Ripped (Real, #5)(78)



“Yes. I was with him.” I extend my hand so she can look at it, and while she looks I look at how valiantly she struggles to keep her expression composed.

“And he told you. Of course. Now that his father’s out, why hide the truth?” Her eyes flick up to mine. Cautious. Curious. Still with evident dread.

“What is it that you think he told me?”

An intense sinking sensation thuds within me while I wait.

I remember her in flashes.

A flash of her warning me to stay away from him.

A flash of her telling me, He’ll hurt you. He wants revenge. He’ll be just like your father, just watch. Stay away.

Flashes of memories assail me, especially the one where I sat staring out of my bedroom window and she came to stand at my back after we came home from the park, and without even asking what was wrong, she whispered, “It’s for the best.”

“You told him to stay away from me,” I suddenly whisper when she doesn’t dare. I remember Mackenna’s anger at me and the hurt in his eyes when he saw me again, and it all comes together like a puzzle.

A puzzle that wrecked me. Wrecked Kenna.

And was devised and designed by my mother.

“What did you do? How did you make him?” My pain is so raw, my voice is just a whisper.

I know. But I need to know everything, I need to hear it from her. My own family.

My mother rubs her temples and inhales deeply, and when I open my mouth to yell at her, she cuts me off. “His dad was in trouble. Big trouble. He was facing many, many years in jail, as you recall. So I offered to cut him a deal. To lower the sentence if he stayed away from you.”

“You did that to him?” I whisper. “You did that to me?”

“He was no good for you, Pandora! He had nothing to offer you but heartache. I thought it was for the best, so when I noticed that ring on your finger, I realized he would take you away. I advised him to walk away unless he wanted his dad to spend the rest of his days in prison.”

“And you made me think he didn’t want me all these years!”

“He thought he wanted you, but you were both too young to know what was best for you. Do you think you could’ve been happy leading the life some silly rocker lives?”

“Six years, Mother. Six!” I cry.

She stares at me, everything about her motionless.

And emotionless.

“We have a daughter,” I whisper.

My mother almost flinches. Almost.

“A daughter that we will never get to see.”

My heart is breaking even as I say it out loud.

“Pandora,” she says, reaching across her desk as if to take my hand. I leap back, and she stands and starts coming around. “You were alone. You couldn’t do it. You gave that baby its best chance.”

“No. Her best chance was with me—with me and her dad. But you made sure he walked away from me hating that I didn’t have the guts to even tell him to his face that we were over.”
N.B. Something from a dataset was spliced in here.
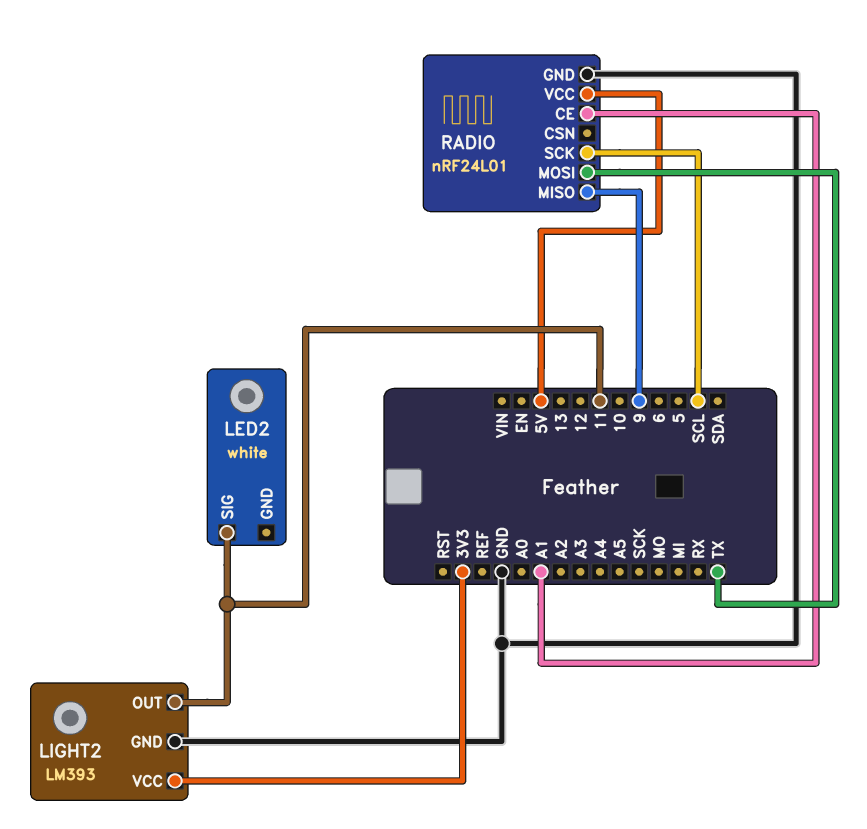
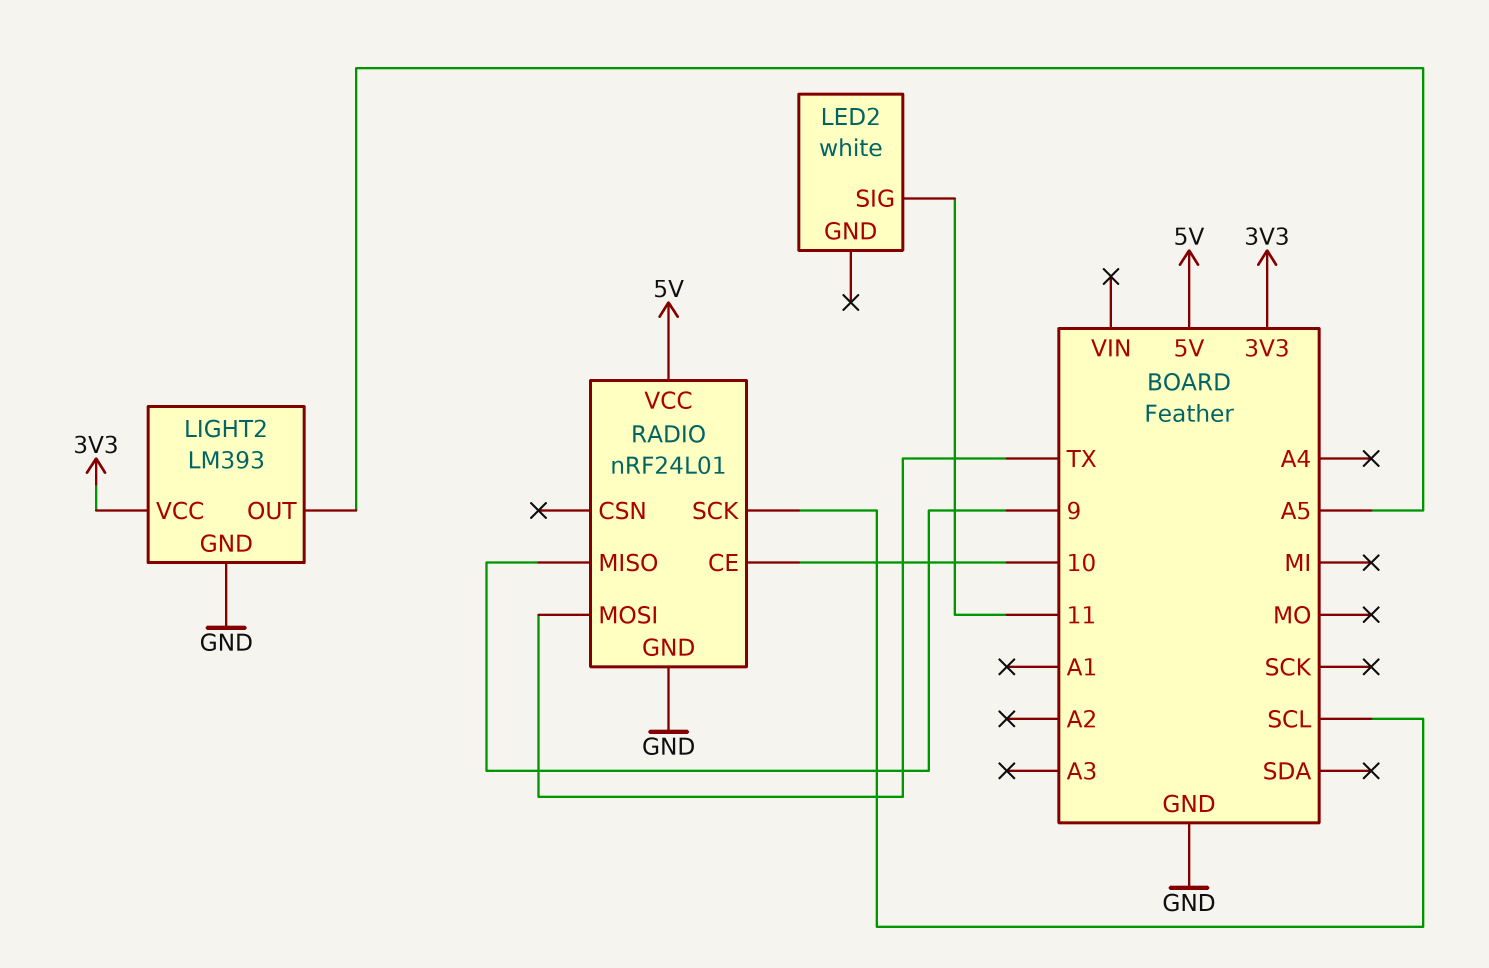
LIGHT2 pin OUT: 11 -> A5
RADIO pin CE: A1 -> 10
I feel the tears building, but I don’t want them to come out. Not in front of her. I would not let her take my tears along with everything else.
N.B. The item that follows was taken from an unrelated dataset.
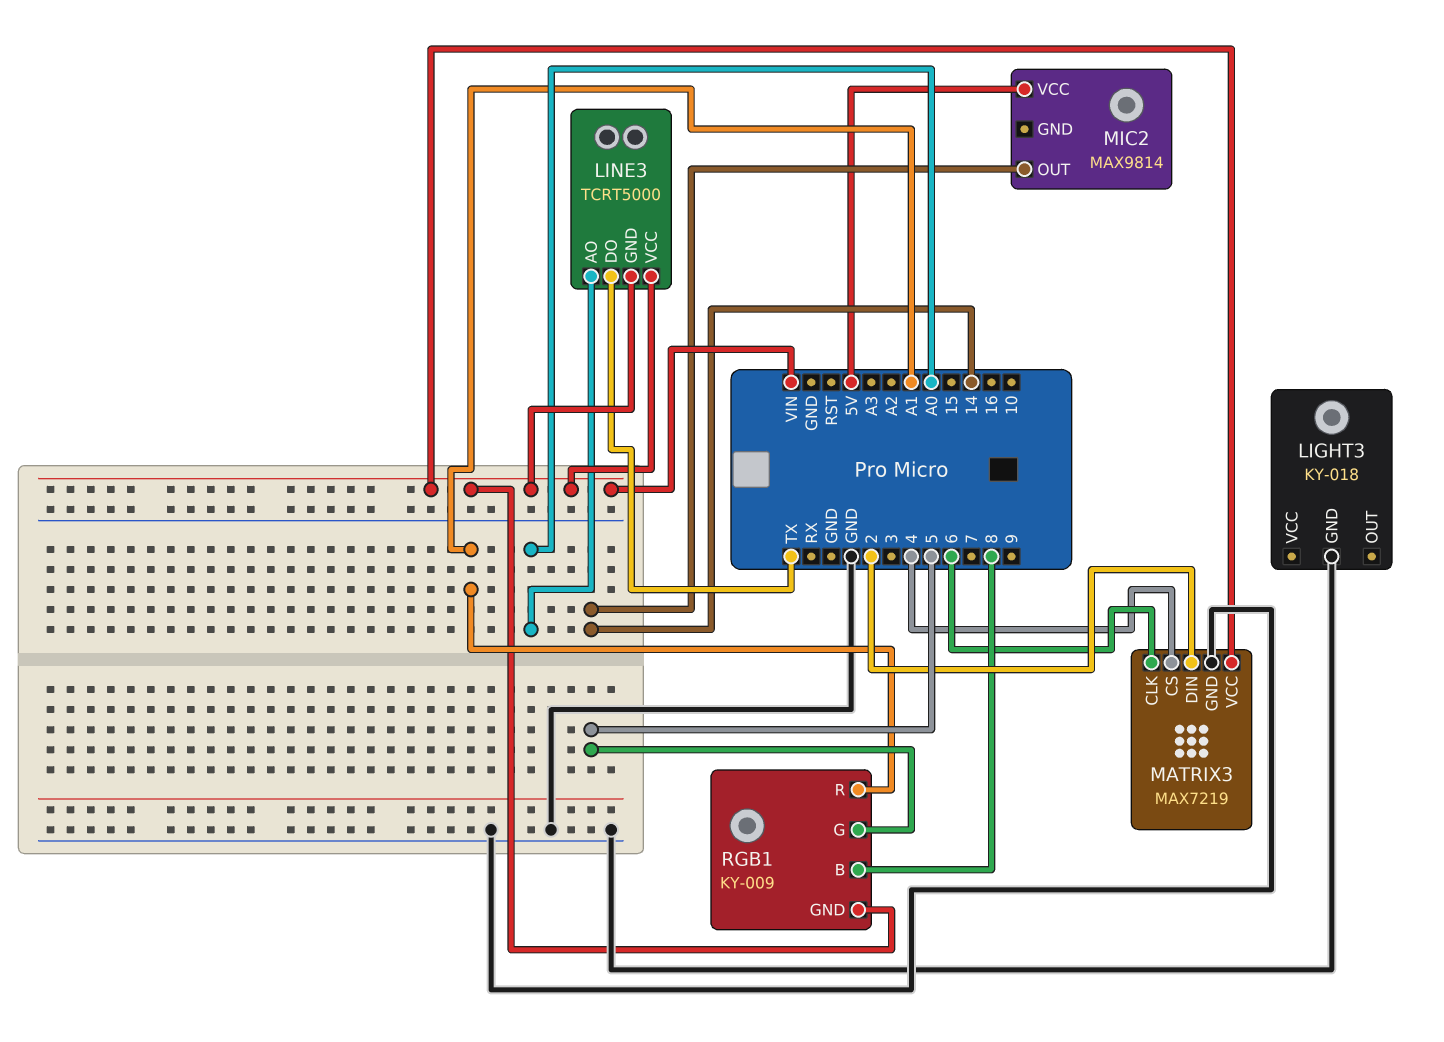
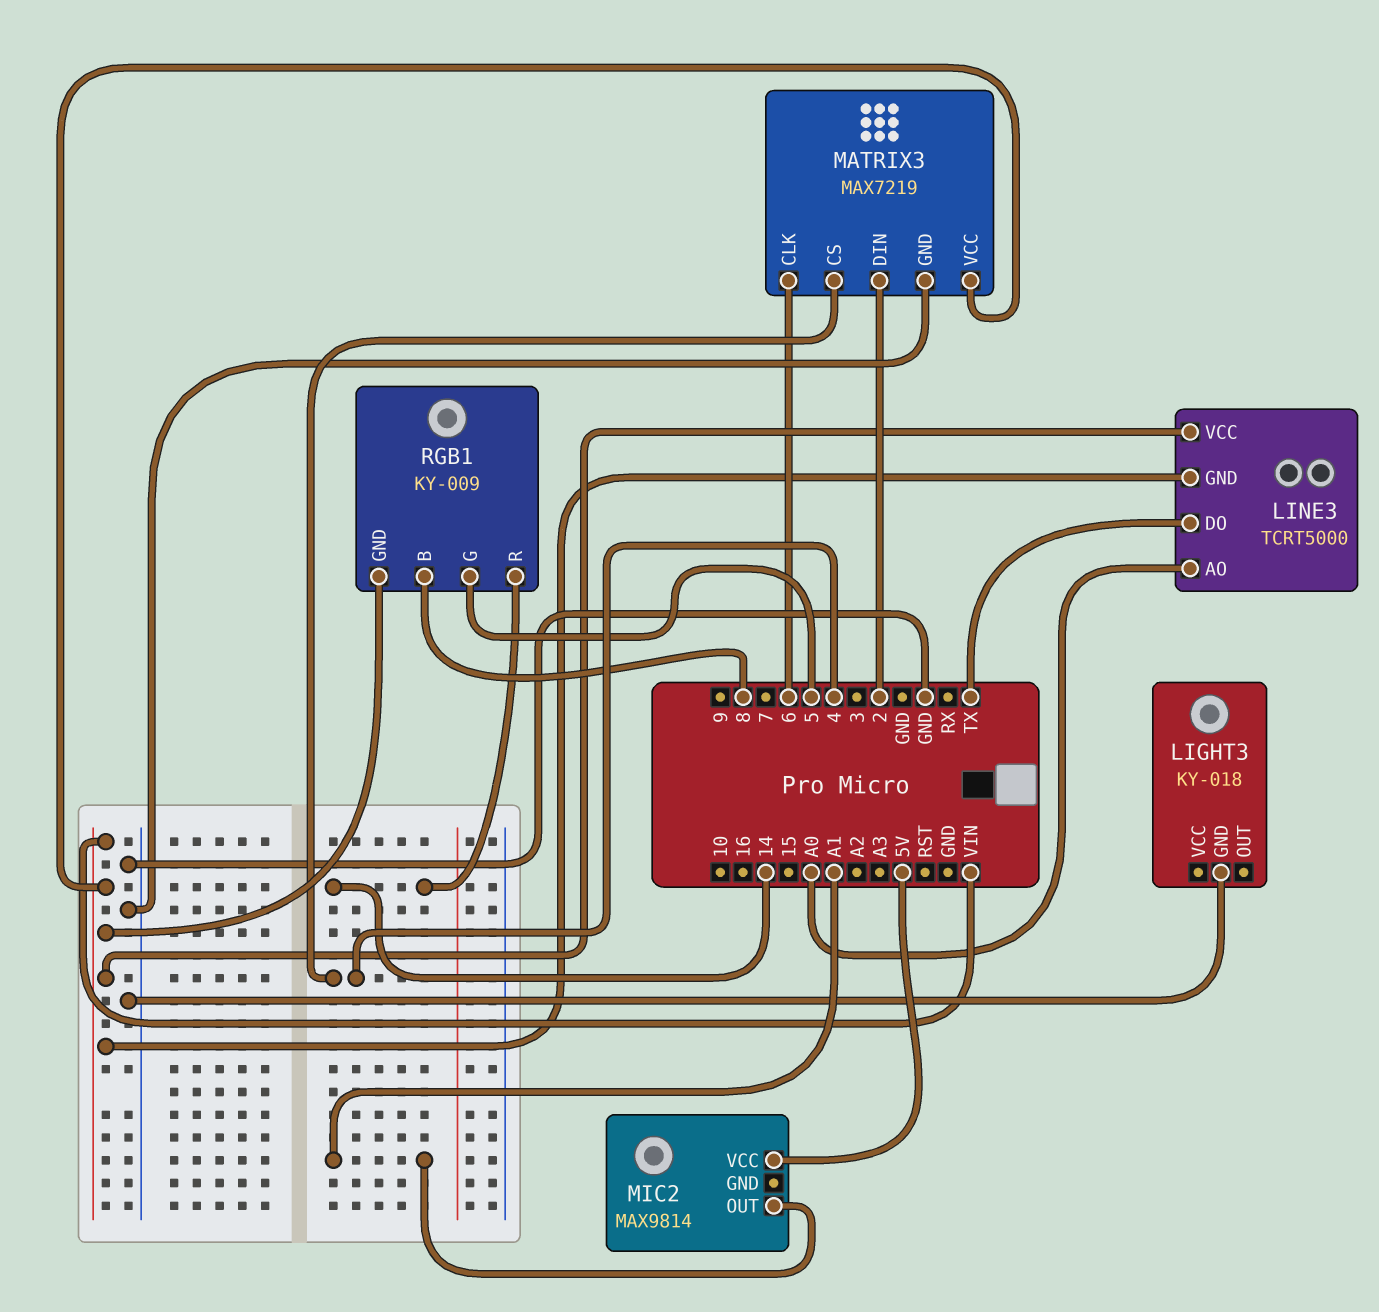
MIC2 pin OUT: 14 -> A1
RGB1 pin R: A1 -> 14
I clench my teeth and hold back the volatile emotions threatening to break out of me. But even though I won’t lose it, I cling to that anger—my old friend, familiar to me. “Why do you hate me? Why take the only love I’ve ever had? Why, Mother?”
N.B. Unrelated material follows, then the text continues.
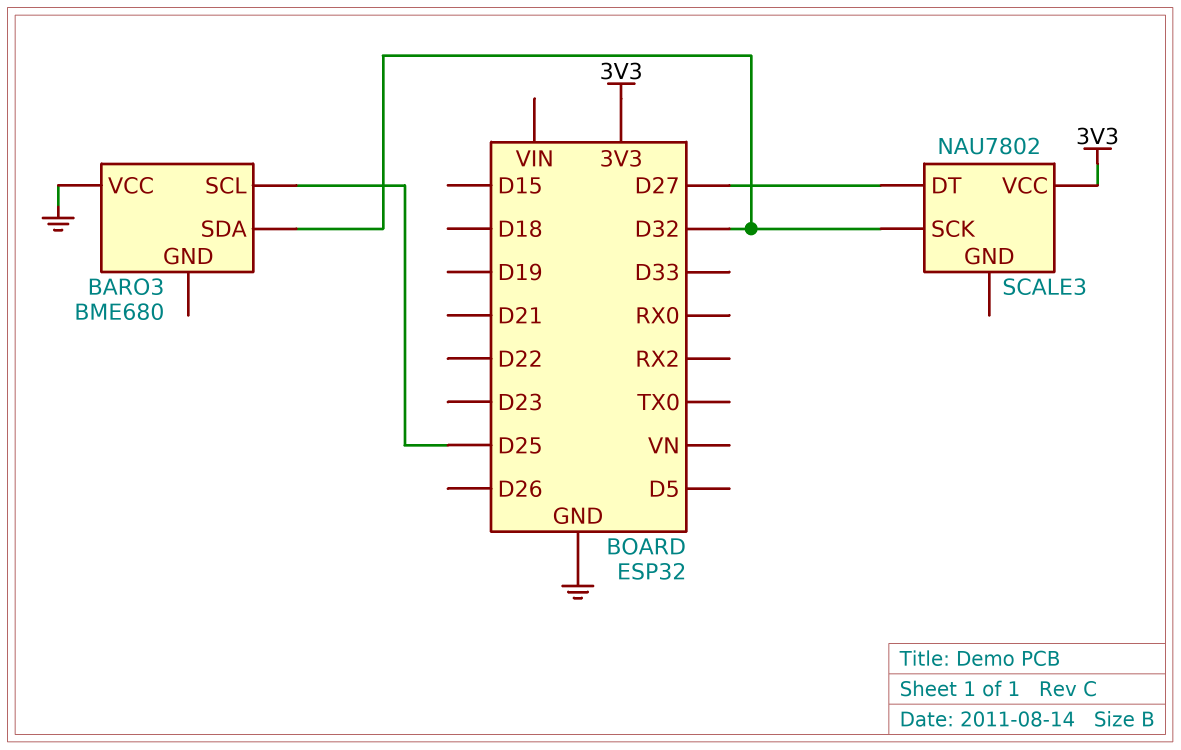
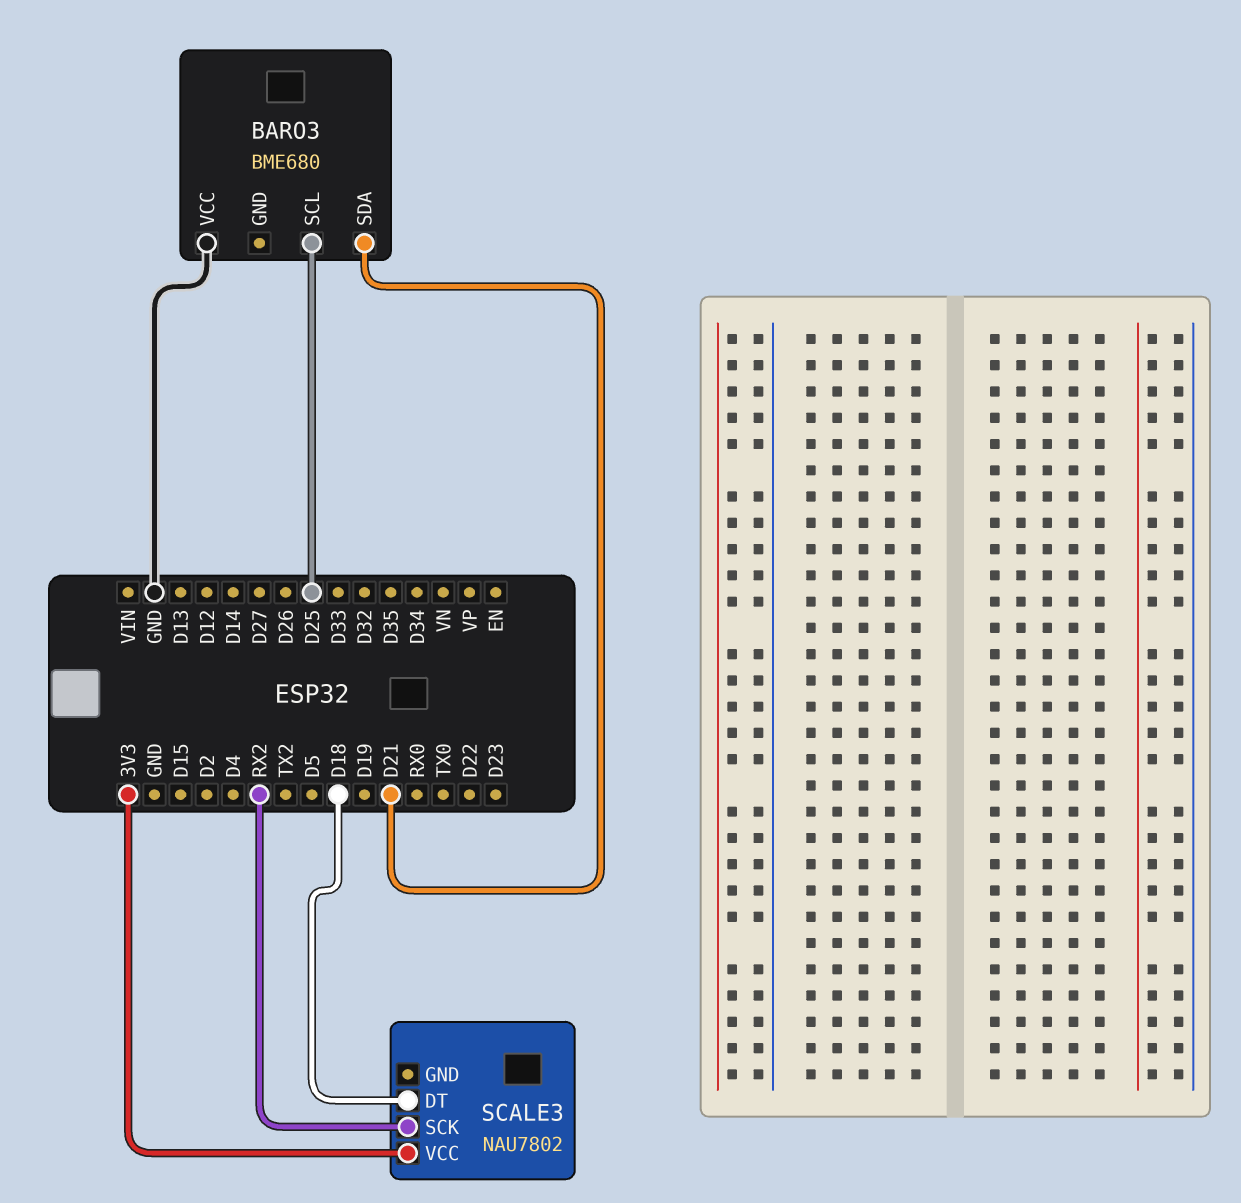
BARO3 pin SDA: D32 -> D21
SCALE3 pin DT: D27 -> D18
SCALE3 pin SCK: D32 -> RX2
She scowls for a moment. “You think I don’t love you because I don’t say it? I’ve tried to prepare you for real life. He was the son of a convicted drug trafficker. Do you want that for your daughter? Would that make you happy?”

I will not cry in front of her. I will cry alone, in my room, but not in front of her!

“I didn’t know you were pregnant when I waited for him outside your window. Did you think I didn’t know he was stealing into your bedroom? Please, Pandora. The devil knows more from being old than it does from being a devil. I wanted to protect you. Men never change. Men grow up to be who they are taught to be, and he was not good enough for you.”

“Men grow up to be who they’re taught to be, huh? Just like you taught me to grow up bitter, untrusting, and hateful? He was different, Mother. He cared for me. All he wanted was to be good enough for me, but he never felt that he was, because I never had the guts to tell you we were dating. He thought he was no good for me, and you sure as hell convinced him of that.”

She sighs drearily as she reaches out to squeeze my shoulders. “I can’t undo what I did. I just hope you understand.”

I shrug off her touch and step back. “I understand. I just wish that you’d taught me forgiveness, so that right now, Mother, I could not only understand but I could forgive you too. But you didn’t, did you? You taught me to hate my dad. To hate Kenna for leaving, even though it was you who chased him away. I can never forgive myself for giving up my daughter. We all f*cked up, Mother. And one of those f*ckups was you not teaching me how to forgive. Because now . . . I don’t know how.”

“Pan?” I hear a little voice, followed by the creak of the door behind me.

My mother’s expression softens when she looks at Magnolia. I can see—and have seen through the years—that she’s also suffered guilt over giving up the baby. The way that she sometimes looks at Magnolia as if wondering about the granddaughter she’ll never have by her side, the one she’ll never see. She tries her best with Magnolia, as if that will absolve her. And so do I—as if that will absolve me.